GENEL KURUL KONUŞMASI
Konu: Tahir Elçi'nin katledilmesinin 8'inci yıl dönümüne, cezaevlerinde açlık grevlerinin başladığına, bu sabah yaşanan gözaltılara, grupta ekokırım yasa kampanyasını yürüten çok sayıda yurttaşla yaptıkları görüşmeye ve uluslararası küresel araştırmaların Türkiye'nin en tehlikeli ve en mutsuz ülke olduğunu ortaya koyduğuna ilişkin açıklaması
Yasama Yılı:2
Birleşim:26
Tarih:28.11.2023

MERAL DANIŞ BEŞTAŞ (Erzurum) - Teşekkürler Sayın Başkan.

◆ ◆ ◆

### [Gereksinim 1]
Alıntıya göre aşağıdaki soruları yanıtlayın.
(a) Konuşma hangi tarihte yapıldı?
(b) Birleşim numarası kaçtır?
(c) Konuşmacının adının yanında parantez içinde hangi il yazıyor?

### [Bir veri kaynağından alınan girdiler]
◆ ◆ ◆

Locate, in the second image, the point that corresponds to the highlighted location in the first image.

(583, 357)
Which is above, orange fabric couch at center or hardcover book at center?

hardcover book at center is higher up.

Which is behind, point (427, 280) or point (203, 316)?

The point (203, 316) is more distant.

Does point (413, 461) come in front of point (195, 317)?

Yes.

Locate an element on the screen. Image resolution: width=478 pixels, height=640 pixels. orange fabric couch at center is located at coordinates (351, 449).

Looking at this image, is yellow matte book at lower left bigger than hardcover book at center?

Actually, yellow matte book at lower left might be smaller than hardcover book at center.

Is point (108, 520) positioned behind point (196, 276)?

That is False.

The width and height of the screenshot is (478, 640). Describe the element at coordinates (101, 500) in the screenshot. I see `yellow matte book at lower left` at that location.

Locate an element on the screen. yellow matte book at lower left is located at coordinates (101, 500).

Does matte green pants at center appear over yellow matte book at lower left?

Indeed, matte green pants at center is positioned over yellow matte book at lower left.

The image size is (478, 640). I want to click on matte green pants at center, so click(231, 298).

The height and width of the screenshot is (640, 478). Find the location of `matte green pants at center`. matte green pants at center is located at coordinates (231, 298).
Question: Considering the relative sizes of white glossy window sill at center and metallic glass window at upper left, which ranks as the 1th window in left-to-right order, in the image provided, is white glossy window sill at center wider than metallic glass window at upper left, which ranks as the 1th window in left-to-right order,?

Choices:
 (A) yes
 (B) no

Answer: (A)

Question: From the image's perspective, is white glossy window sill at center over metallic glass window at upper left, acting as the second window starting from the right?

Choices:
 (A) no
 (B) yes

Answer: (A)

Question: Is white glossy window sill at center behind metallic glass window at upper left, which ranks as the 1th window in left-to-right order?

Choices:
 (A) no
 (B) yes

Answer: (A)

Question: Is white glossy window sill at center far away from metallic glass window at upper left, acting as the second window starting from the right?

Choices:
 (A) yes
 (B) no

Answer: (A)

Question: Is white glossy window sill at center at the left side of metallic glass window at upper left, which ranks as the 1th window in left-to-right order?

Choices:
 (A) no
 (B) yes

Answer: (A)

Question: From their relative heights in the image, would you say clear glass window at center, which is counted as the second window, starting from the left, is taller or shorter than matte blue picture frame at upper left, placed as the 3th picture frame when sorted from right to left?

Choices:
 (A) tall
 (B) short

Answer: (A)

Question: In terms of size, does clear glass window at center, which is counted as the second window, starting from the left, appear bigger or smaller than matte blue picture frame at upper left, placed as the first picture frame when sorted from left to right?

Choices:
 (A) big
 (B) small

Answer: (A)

◆ ◆ ◆

### [Gereksinim 2]
Girdilerin en başından “hardcover book at center is higher up.” ifadesini içeren satıra kadar olan satırları, iki uç da dahil, hiç değiştirmeden aktarın.

### [Çıktı 1]
(a) 28.11.2023
(b) 26
(c) Erzurum

### [Çıktı 2]
Locate, in the second image, the point that corresponds to the highlighted location in the first image.

(583, 357)
Which is above, orange fabric couch at center or hardcover book at center?

hardcover book at center is higher up.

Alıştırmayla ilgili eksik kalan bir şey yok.